UFAK OLAYLAR DA TRAVMA OLUŞTURABİLİR
Travmanın ne olduğundan bahseden Fide Danışmanlık Merkezi Psikoloğu Billur Kurt, “ Travma, normal bir anı ağına dönüşmesi mümkün olmayan yaşanmış zor anılar demektir. Travma denilince insanın aklına çok büyük olaylar yaşamış kişiler geliyor. Söz konusu çocuklar olduğunda ise büyüklerin travma olarak adlandıramadığı olaylar onların dünyasında büyük etki yaratabiliyor” dedi.Yapılan semineri ve önemini anlatan Psikolog Billur Kurt, “ Bugünkü seminer okullarda çalışan rehber öğretmenlere ve psikologlara yönelik. Travmaya genel perspektif üzerinden bütün bir bakış açısıyla konuyu anlatacağım. Çünkü bazı durumlarda travma gözden kaçabiliyor. Kişilerin travmayı gözden kaçırmamaları için onları ipuçlarıyla nörolojik, ebeveyn ve okul tarafını bütünlük içerisinde konuklarımızla paylaşacağım” ifadelerini kullandı.Ebeveyn ve çocukların arasında güvenli bağ oluşmasının travmadan korunmada en önemli faktörlerden olduğunun altını çizen Psikolog Kurt, “Travmatik bir durum olduğunda rutinin korunması çok önemli. Özellikle toplu travmalarda rutinin devamı travmanın etkilerinden koruyucu faktörler arasında yer alıyor” açıklamalarında bulundu.
“HAYATIN İÇİNDEN KÜÇÜK DETAYLAR ATLANILIYOR”
Kongreyi düzenleme amaçlarını anlatan İstanbul Kültür Üniversitesi Psikoloji Bölümü Başkan Yardımcısı Yrd. Doç. Dr. Melis Seray Özden, “2007 yılından beri her sene, alanda çalışan uzmanlarımız, rehber öğretmenler, okul psikologları, klinik alanda çalışan psikologlar, gelişim alanında çalışan uzmanların faydalanması için bu semineri düzenledik. Her sene belirli bir konu seçip, o konuya yönelik uzman kişileri çağırıyoruz” dedi.

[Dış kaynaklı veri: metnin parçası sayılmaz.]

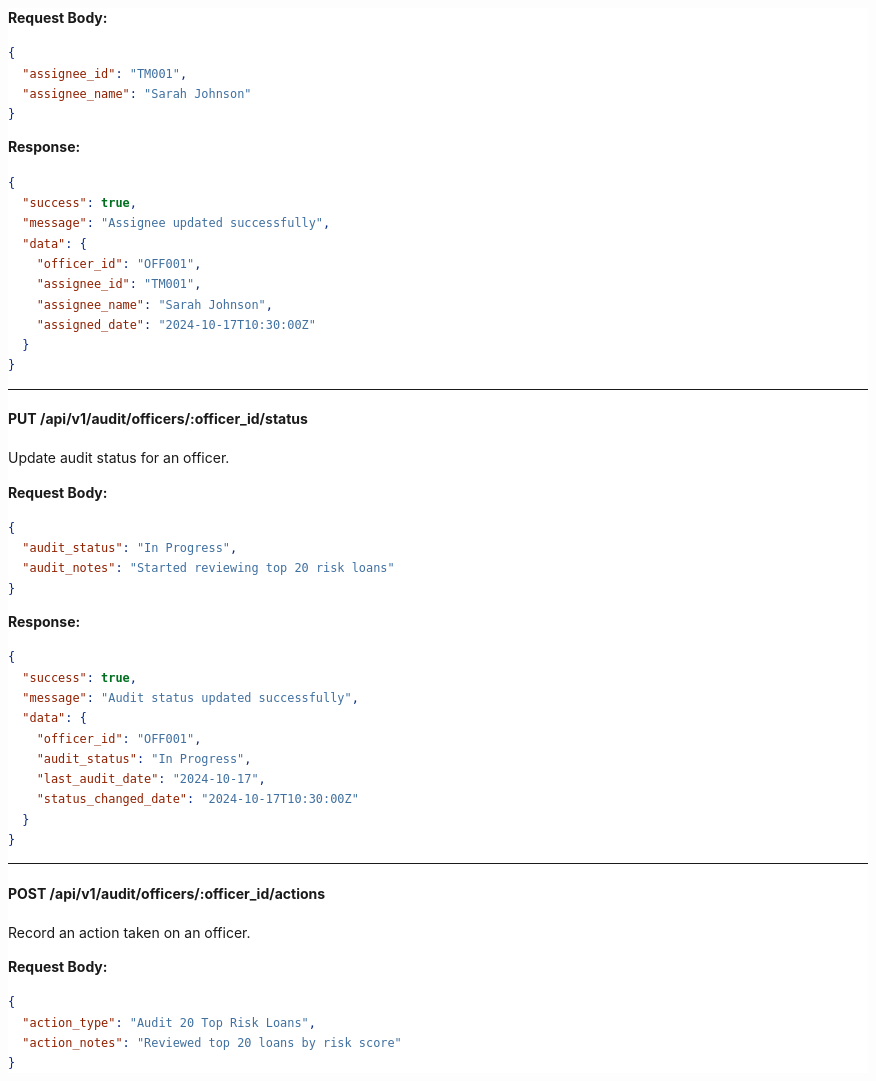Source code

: **Request Body:**
```json
{
  "assignee_id": "TM001",
  "assignee_name": "Sarah Johnson"
}
```

**Response:**
```json
{
  "success": true,
  "message": "Assignee updated successfully",
  "data": {
    "officer_id": "OFF001",
    "assignee_id": "TM001",
    "assignee_name": "Sarah Johnson",
    "assigned_date": "2024-10-17T10:30:00Z"
  }
}
```

---

#### **PUT /api/v1/audit/officers/:officer_id/status**
Update audit status for an officer.

**Request Body:**
```json
{
  "audit_status": "In Progress",
  "audit_notes": "Started reviewing top 20 risk loans"
}
```

**Response:**
```json
{
  "success": true,
  "message": "Audit status updated successfully",
  "data": {
    "officer_id": "OFF001",
    "audit_status": "In Progress",
    "last_audit_date": "2024-10-17",
    "status_changed_date": "2024-10-17T10:30:00Z"
  }
}
```

---

#### **POST /api/v1/audit/officers/:officer_id/actions**
Record an action taken on an officer.

**Request Body:**
```json
{
  "action_type": "Audit 20 Top Risk Loans",
  "action_notes": "Reviewed top 20 loans by risk score"
}
```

Travma denildiğinde insanların aklına yaşanılan büyük, sarsıcı olayların akla geldiğini ifade eden Yrd. Doç. Dr. Özden, “Günlük hayatımızda karşılaştığımız küçük olaylar, çocuklara karşı söylediğimiz şeyler ya da onların televizyonda izledikleri herhangi bir film bile travma oluşturabiliyor. Büyük travmalar da önemli ama günlük hayattın içindeki küçük detaylar atlanabiliniyor. O yüzden bu konferansın ismini “Travma Gözden Kaçmasın” koyduk. Travmanın aslında ne kadar hayatımızın içinde olduğunu, ufak şeylerin birikerek bizde nasıl travmatik yaşantılara sebep olabileceğini ve sonrasında bunun başka problemlere yol açabileceğini ele aldık” şeklinde konuştu.